Question

A player bounces a basketball on the floor, compressing it to 80.0 % of its original volume. The air (assume it is essentially N2 gas) inside the ball is originally at a temperature of 20.0 ∘C and a pressure of 2.00 atm. The ball's diameter is 23.9 cm. By how much does the internal energy of the air change between the ball's original state and the maximum compression?

Answer 1

Answer: 292.95 J

Step-by-step explanation:

change in internal energy= Heat transfer - work done

ΔU =Q -PΔV

Here, Q = 0 as there is no heat transfer.

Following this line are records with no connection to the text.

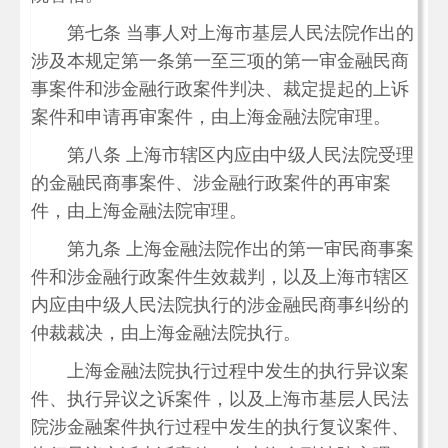
第七条 当事人对上海市基层人民法院作出的
涉及本规定第一条第一至三项的第一审金融民商
事案件和涉金融行政案件判决、裁定提起的上诉
案件和申请再审案件，由上海金融法院审理。
第八条 上海市辖区内应由中级人民法院受理
的金融民商事案件、涉金融行政案件的再审案
件，由上海金融法院审理。
第九条 上海金融法院作出的第一审民商事案
件和涉金融行政案件生效裁判，以及上海市辖区
内应由中级人民法院执行的涉金融民商事纠纷的
仲裁裁决，由上海金融法院执行。
上海金融法院执行过程中发生的执行异议案
件、执行异议之诉案件，以及上海市基层人民法
院涉金融案件执行过程中发生的执行复议案件、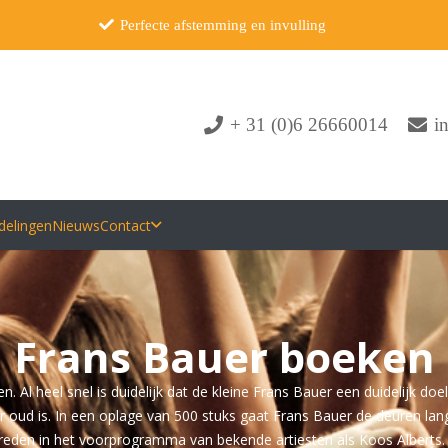
Perfecte afstemming en invulling
+ 31 (0)6 26660014
i
delingen
Nieuws
Contact
Frans Bauer boeken
 Al heel snel is duidelijk dat de kleine Frans Bauer een duidelijk doel
jaar oud is. In een oplage van 500 stuks gaat Frans Bauer de deuren la
treden in het voorprogramma van bekende artiesten als Koos Alberts. T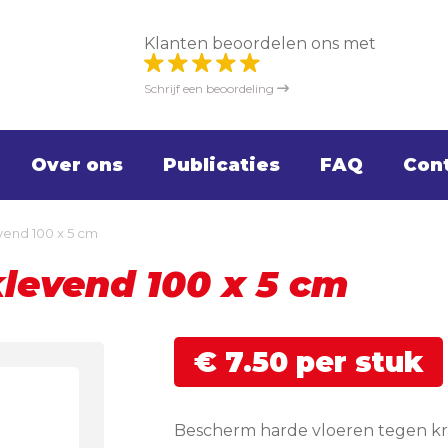
Klanten beoordelen ons met
Schrijf een beoordeling
Over ons
Publicaties
FAQ
Con
evend 100 x 5 cm
fklevend 100 x 5 cm
€
7.
50
per stuk
Bescherm harde vloeren tegen kra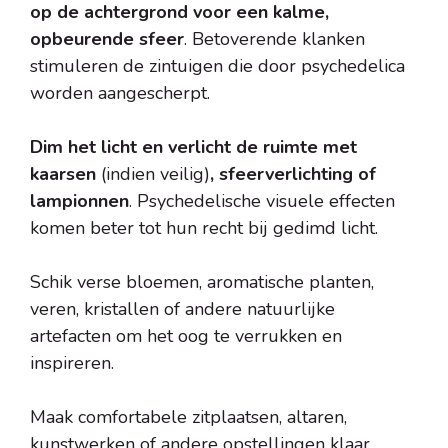
op de achtergrond voor een kalme,
opbeurende sfeer
. Betoverende klanken
stimuleren de zintuigen die door psychedelica
worden aangescherpt.
Dim het licht en verlicht de ruimte met
kaarsen
(indien veilig)
, sfeerverlichting of
lampionnen
. Psychedelische visuele effecten
komen beter tot hun recht bij gedimd licht.
Schik verse bloemen, aromatische planten,
veren, kristallen of andere natuurlijke
artefacten om het oog te verrukken en
inspireren.
Maak comfortabele zitplaatsen, altaren,
kunstwerken of andere opstellingen klaar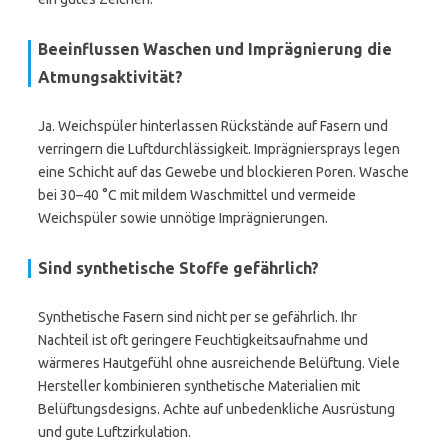
Beeinflussen Waschen und Imprägnierung die
Atmungsaktivität?
Ja. Weichspüler hinterlassen Rückstände auf Fasern und
verringern die Luftdurchlässigkeit. Imprägniersprays legen
eine Schicht auf das Gewebe und blockieren Poren. Wasche
bei 30–40 °C mit mildem Waschmittel und vermeide
Weichspüler sowie unnötige Imprägnierungen.
Sind synthetische Stoffe gefährlich?
Synthetische Fasern sind nicht per se gefährlich. Ihr
Nachteil ist oft geringere Feuchtigkeitsaufnahme und
wärmeres Hautgefühl ohne ausreichende Belüftung. Viele
Hersteller kombinieren synthetische Materialien mit
Belüftungsdesigns. Achte auf unbedenkliche Ausrüstung
und gute Luftzirkulation.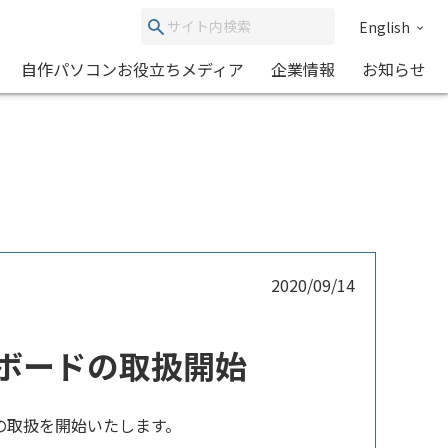
English
自作パソコンお役立ちメディア
企業情報
お知らせ
2020/09/14
ィックボードの取扱開始
TP」の取扱を開始いたします。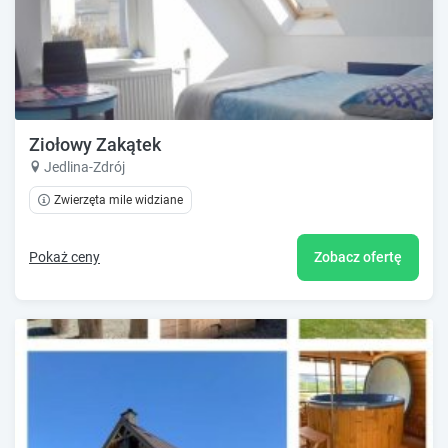
Ziołowy Zakątek
Jedlina-Zdrój
Zwierzęta mile widziane
Pokaż ceny
Zobacz ofertę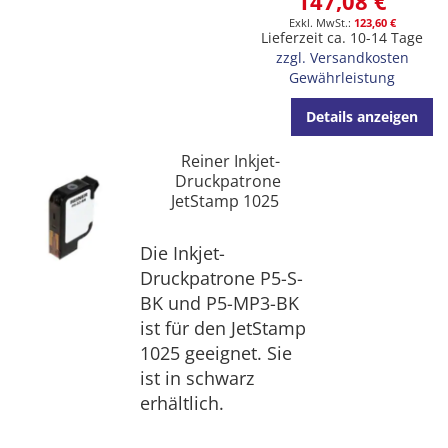
147,08 €
123,60 €
Lieferzeit ca. 10-14 Tage
zzgl. Versandkosten
Gewährleistung
Details anzeigen
Reiner Inkjet-
Druckpatrone
JetStamp 1025
Die Inkjet-
Druckpatrone P5-S-
BK und P5-MP3-BK
ist für den JetStamp
1025 geeignet. Sie
ist in schwarz
erhältlich.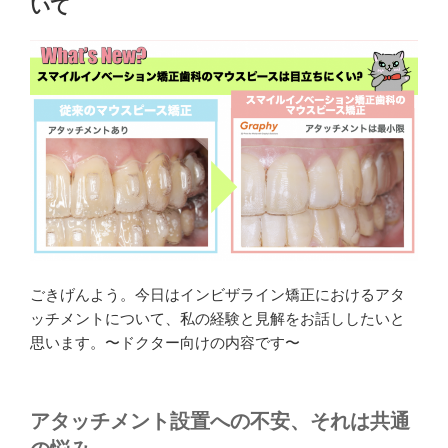
いて
ごきげんよう。今日はインビザライン矯正におけるアタ
ッチメントについて、私の経験と見解をお話ししたいと
思います。〜ドクター向けの内容です〜
アタッチメント設置への不安、それは共通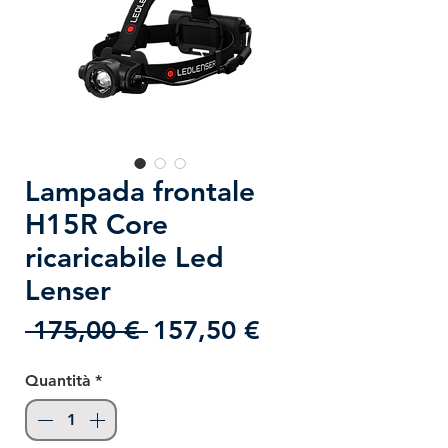
Lampada frontale
H15R Core
ricaricabile Led
Lenser
Prezzo
Prezzo
 175,00 € 
157,50 €
regolare
scontato
Quantità
*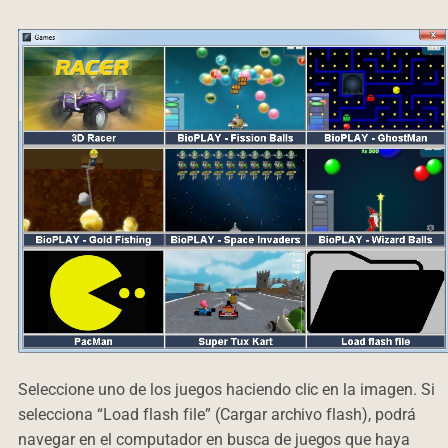
Seleccione uno de los juegos haciendo clic en la imagen. Si
selecciona “Load flash file” (Cargar archivo flash), podrá
navegar en el computador en busca de juegos que haya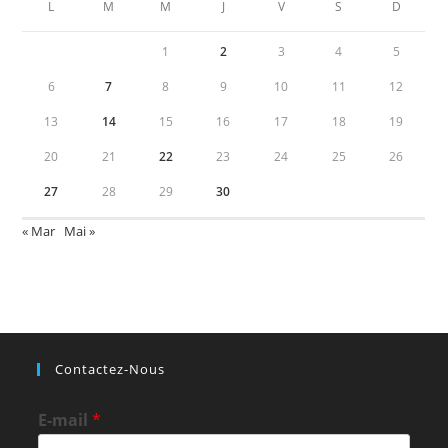
L
M
M
J
V
S
D
1
2
3
4
5
6
7
8
9
10
11
12
13
14
15
16
17
18
19
20
21
22
23
24
25
26
27
28
29
30
« Mar
Mai »
Contactez-Nous
E-mail
*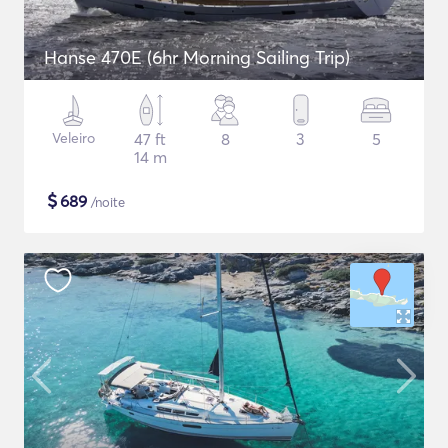
Hanse 470E (6hr Morning Sailing Trip)
Veleiro
47 ft
8
3
5
14 m
$
689
/noite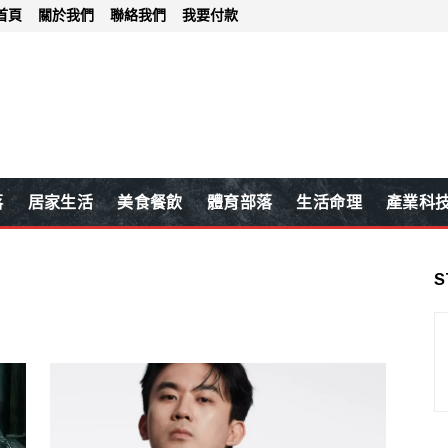
首頁
關於我們
聯絡我們
我要付款
落
居家生活
美食餐飲
體育部落
生活命理
產業科
S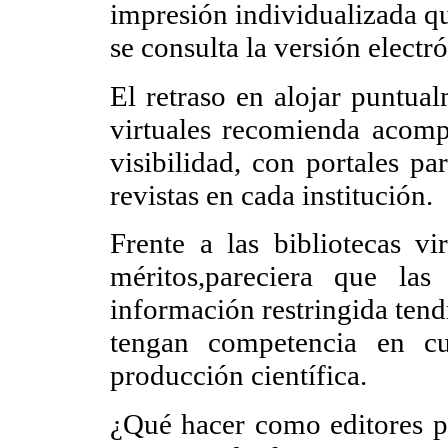
impresión individualizada qu
se consulta la versión electró
El retraso en alojar puntual
virtuales recomienda acompa
visibilidad, con portales pa
revistas en cada institución.
Frente a las bibliotecas vi
méritos,pareciera que la
información restringida tend
tengan competencia en cu
producción científica.
¿Qué hacer como editores pa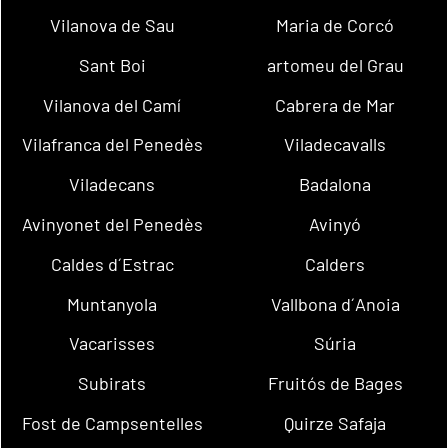
Vilanova de Sau
Maria de Corcó
Sant Boi
artomeu del Grau
Vilanova del Camí
Cabrera de Mar
Vilafranca del Penedès
Viladecavalls
Viladecans
Badalona
Avinyonet del Penedès
Avinyó
Caldes d´Estrac
Calders
Muntanyola
Vallbona d´Anoia
Vacarisses
Súria
Subirats
Fruitós de Bages
Fost de Campsentelles
Quirze Safaja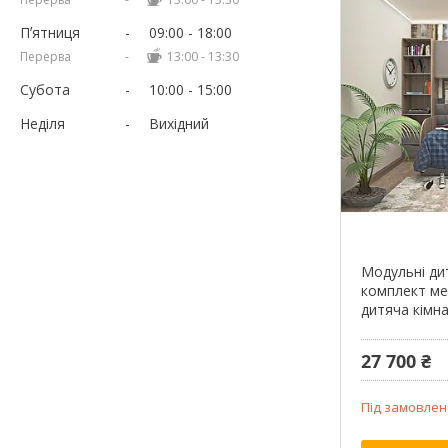
Пʼятниця
09:00
18:00
13:00
13:30
Субота
10:00
15:00
Неділя
Вихідний
Модульні дит
комплект ме
дитяча кімна
27 700 ₴
Під замовлен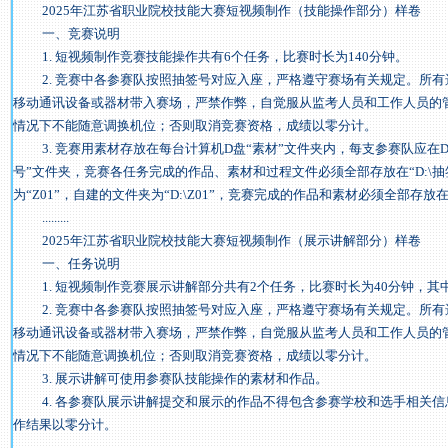
2025年江苏省职业院校技能大赛短视频制作（技能操作部分）样卷
一、竞赛说明
1. 短视频制作竞赛技能操作共有6个任务，比赛时长为140分钟。
2. 竞赛中各参赛队按照抽签号对应入座，严格遵守赛场有关规定。所有
移动通讯设备或器材带入赛场，严禁作弊，自觉服从监考人员和工作人员的
情况下不能随意调换机位；否则取消竞赛资格，成绩以零分计。
3. 竞赛用素材存放在每台计算机D盘“素材”文件夹内，每支参赛队应在
号”文件夹，竞赛各任务完成的作品、素材和过程文件必须全部存放在“D:\
为“Z01”，自建的文件夹为“D:\Z01”，竞赛完成的作品和素材必须全部存放在“
.........
2025年江苏省职业院校技能大赛短视频制作（展示讲解部分）样卷
一、任务说明
1. 短视频制作竞赛展示讲解部分共有2个任务，比赛时长为40分钟，其中
2. 竞赛中各参赛队按照抽签号对应入座，严格遵守赛场有关规定。所有
移动通讯设备或器材带入赛场，严禁作弊，自觉服从监考人员和工作人员的
情况下不能随意调换机位；否则取消竞赛资格，成绩以零分计。
3. 展示讲解可使用参赛队技能操作的素材和作品。
4. 各参赛队展示讲解提交和展示的作品不得包含参赛学校和选手相关信
作结果以零分计。
.......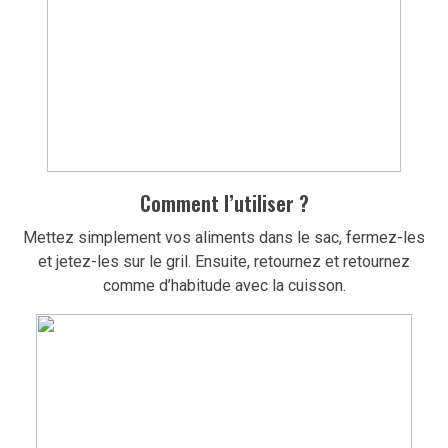
Comment l’utiliser ?
Mettez simplement vos aliments dans le sac, fermez-les
et jetez-les sur le gril.
Ensuite, retournez et retournez
comme d’habitude avec la cuisson.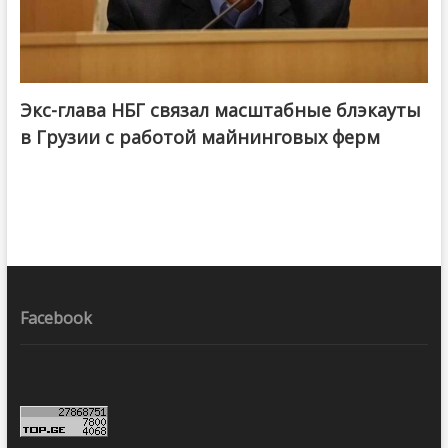
Экс-глава НБГ связал масштабные блэкауты
в Грузии с работой майнинговых ферм
Facebook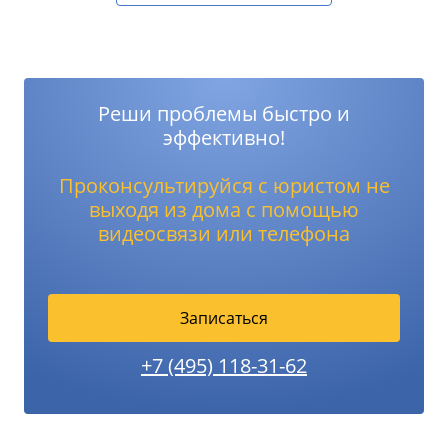
Реши проблемы быстро и
эффективно!
Проконсультируйся с юристом не
выходя из дома с помощью
видеосвязи или телефона
Записаться
+7 (495) 118-31-62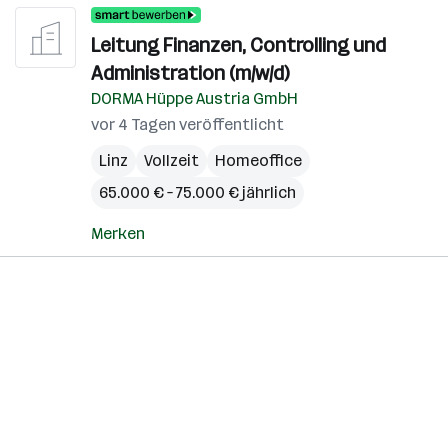
Leitung Finanzen, Controlling und
Administration (m/w/d)
DORMA Hüppe Austria GmbH
vor 4 Tagen veröffentlicht
Linz
Vollzeit
Homeoffice
65.000 € – 75.000 € jährlich
Merken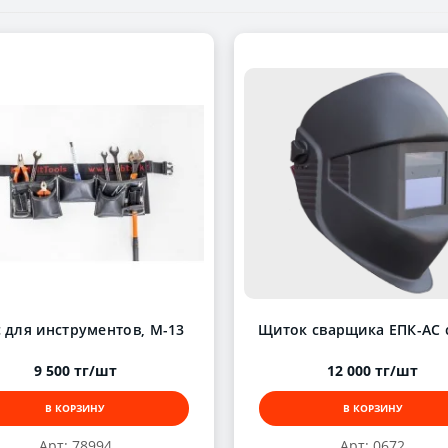
 для инструментов, М-13
Щиток сварщика ЕПК-АС 
9 500 тг/шт
12 000 тг/шт
В КОРЗИНУ
В КОРЗИНУ
Арт: 78994
Арт: 0672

P =2.00 atm = 2.00 × 101235 Pa = 202470 Pa

ΔV = final volume - initial volume = 0.8 V -V = -0.2 V

where V is the initial volume.

Volume of a spherical ball,
`V = (4)/(3)\pi r^3`

r = d/2 = 23.9 cm / 2 = 0.12 m

`V = (4)/(3)* 3.14 * (0.12m)^3= 7.23*10^(-3)m^3`

`\DeltaU = -P\DeltaV = - 202470 Pa * -0.2 * 7.23*10^(-3)m^3=292.95 J`

Hence, internal energy would change by 292.95 J.